Upon the account holder’s death, the account may be taken over by a spouse or other beneficiary named on the account. Without a beneficiary named, the heirs of an account holder may not learn of an HSA account unless an asset search is conducted.
Disadvantages of a Health Savings Account
Fewer than 20 percent of Americans have an HSA account, and those are most likely to be affluent individuals. It’s more difficult for working-class people to divert a percentage of their income to future medical expenses unless there is a clear need.
Creating an HSA requires a new level of tax reporting to the Internal Revenue Service, which regulates how funds from these accounts may be used. This means saving medical receipts and records and filing a Schedule A with your federal taxes each year.
HSA Contribution Rules
- The individual must be enrolled in a high deductible health insurance plan, usually a “bronze” level plan with a $1,500 annual deductible for an individual and $2,800 for a family.

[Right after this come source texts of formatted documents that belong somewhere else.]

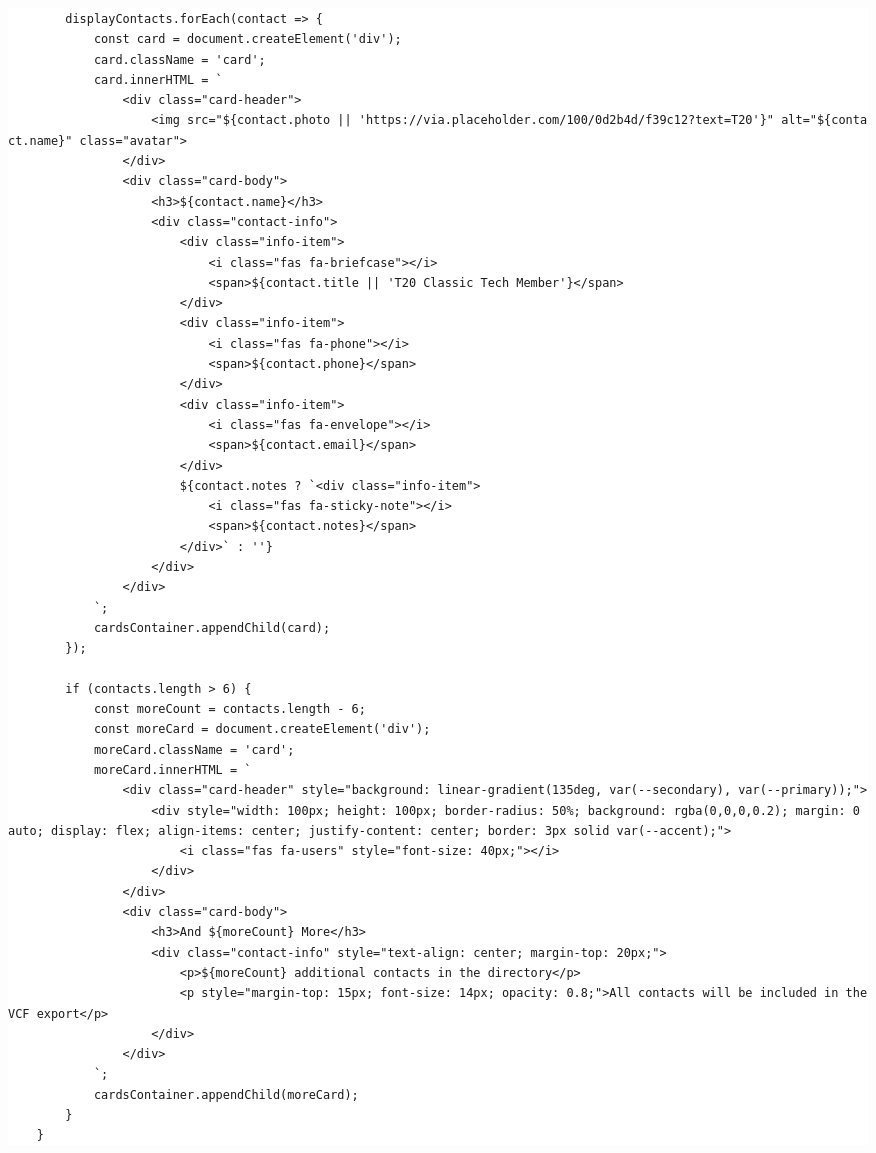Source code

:            displayContacts.forEach(contact => {
                const card = document.createElement('div');
                card.className = 'card';
                card.innerHTML = `
                    <div class="card-header">
                        <img src="${contact.photo || 'https://via.placeholder.com/100/0d2b4d/f39c12?text=T20'}" alt="${contact.name}" class="avatar">
                    </div>
                    <div class="card-body">
                        <h3>${contact.name}</h3>
                        <div class="contact-info">
                            <div class="info-item">
                                <i class="fas fa-briefcase"></i>
                                <span>${contact.title || 'T20 Classic Tech Member'}</span>
                            </div>
                            <div class="info-item">
                                <i class="fas fa-phone"></i>
                                <span>${contact.phone}</span>
                            </div>
                            <div class="info-item">
                                <i class="fas fa-envelope"></i>
                                <span>${contact.email}</span>
                            </div>
                            ${contact.notes ? `<div class="info-item">
                                <i class="fas fa-sticky-note"></i>
                                <span>${contact.notes}</span>
                            </div>` : ''}
                        </div>
                    </div>
                `;
                cardsContainer.appendChild(card);
            });
            
            if (contacts.length > 6) {
                const moreCount = contacts.length - 6;
                const moreCard = document.createElement('div');
                moreCard.className = 'card';
                moreCard.innerHTML = `
                    <div class="card-header" style="background: linear-gradient(135deg, var(--secondary), var(--primary));">
                        <div style="width: 100px; height: 100px; border-radius: 50%; background: rgba(0,0,0,0.2); margin: 0 auto; display: flex; align-items: center; justify-content: center; border: 3px solid var(--accent);">
                            <i class="fas fa-users" style="font-size: 40px;"></i>
                        </div>
                    </div>
                    <div class="card-body">
                        <h3>And ${moreCount} More</h3>
                        <div class="contact-info" style="text-align: center; margin-top: 20px;">
                            <p>${moreCount} additional contacts in the directory</p>
                            <p style="margin-top: 15px; font-size: 14px; opacity: 0.8;">All contacts will be included in the VCF export</p>
                        </div>
                    </div>
                `;
                cardsContainer.appendChild(moreCard);
            }
        }
        
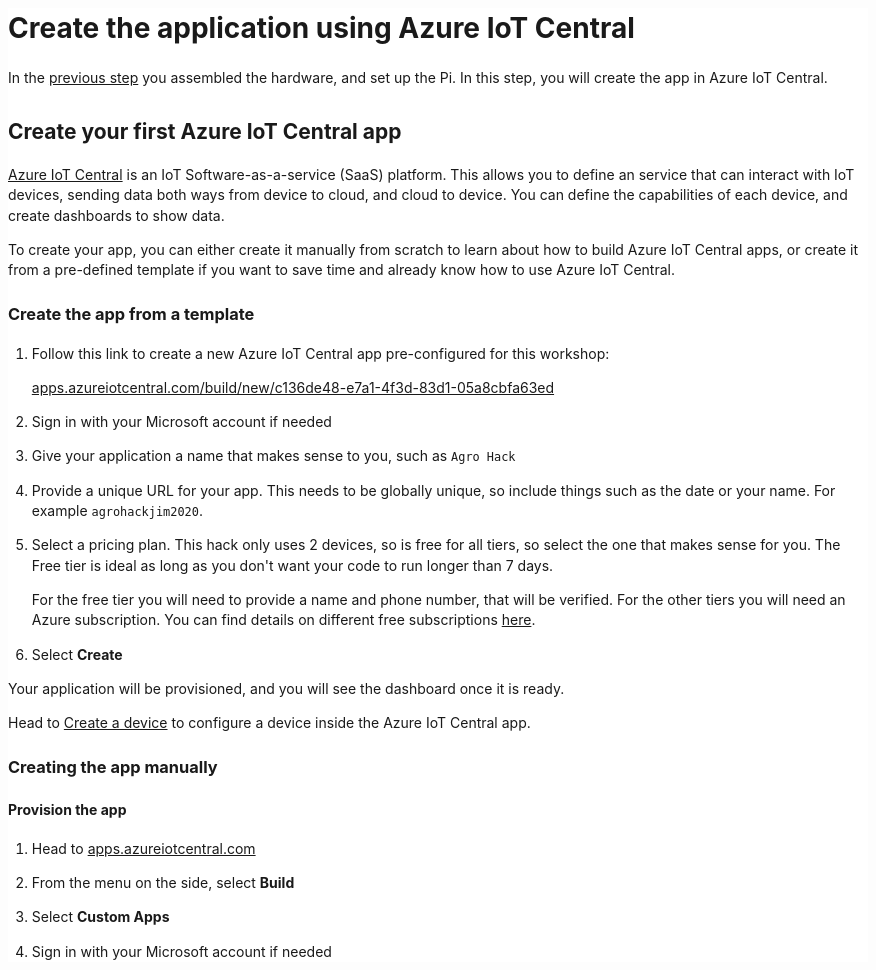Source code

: # Create the application using Azure IoT Central

In the [previous step](./SetUpTheEnvironmentMonitor.md) you assembled the hardware, and set up the Pi. In this step, you will create the app in Azure IoT Central.

## Create your first Azure IoT Central app

[Azure IoT Central](https://azure.microsoft.com/services/iot-central/?WT.mc_id=academic-7372-jabenn) is an IoT Software-as-a-service (SaaS) platform. This allows you to define an service that can interact with IoT devices, sending data both ways from device to cloud, and cloud to device. You can define the capabilities of each device, and create dashboards to show data.

To create your app, you can either create it manually from scratch to learn about how to build Azure IoT Central apps, or create it from a pre-defined template if you want to save time and already know how to use Azure IoT Central.

### Create the app from a template

1. Follow this link to create a new Azure IoT Central app pre-configured for this workshop:

   [apps.azureiotcentral.com/build/new/c136de48-e7a1-4f3d-83d1-05a8cbfa63ed](https://apps.azureiotcentral.com/build/new/c136de48-e7a1-4f3d-83d1-05a8cbfa63ed)

1. Sign in with your Microsoft account if needed

1. Give your application a name that makes sense to you, such as `Agro Hack`

1. Provide a unique URL for your app. This needs to be globally unique, so include things such as the date or your name. For example `agrohackjim2020`.

1. Select a pricing plan. This hack only uses 2 devices, so is free for all tiers, so select the one that makes sense for you. The Free tier is ideal as long as you don't want your code to run longer than 7 days.

    For the free tier you will need to provide a name and phone number, that will be verified. For the other tiers you will need an Azure subscription. You can find details on different free subscriptions [here](https://github.com/jimbobbennett/AgroHack/blob/master/README.md#azure-account).

1. Select **Create**

Your application will be provisioned, and you will see the dashboard once it is ready.

Head to [Create a device](#create-a-device) to configure a device inside the Azure IoT Central app.

### Creating the app manually

#### Provision the app

1. Head to [apps.azureiotcentral.com](https://apps.azureiotcentral.com/?WT.mc_id=academic-7372-jabenn)

1. From the menu on the side, select **Build**

1. Select **Custom Apps**

1. Sign in with your Microsoft account if needed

- There are limits to how much money can be deposited in an HSA account each year. In 2023, an individual account deposit limit was $3,850, and a family limit was $7,500. After age 55, an additional $1,000 per year can be added.
- It is possible to invest the funds in HSA accounts in the stock market or other traditional investment vehicles, but the IRS requires a Schedule A to be completed with the individual’s tax return.
Conclusion
HSA accounts are used by 30 million Americans, with an average balance of over $4,000. The average account holder has an income around $74,000. While HSA accounts are beneficial to a wide swath of Americans, it’s unlikely that the lower-earning segment of the population can access them because deferring even a modest portion of earnings into investment is challenging.
For middle-of-the-road earners, it’s a matter of calculations: will the tax savings and potential investment growth make a significant difference over time? Investment advisors say the benefits of an HSA are not felt in the first five years.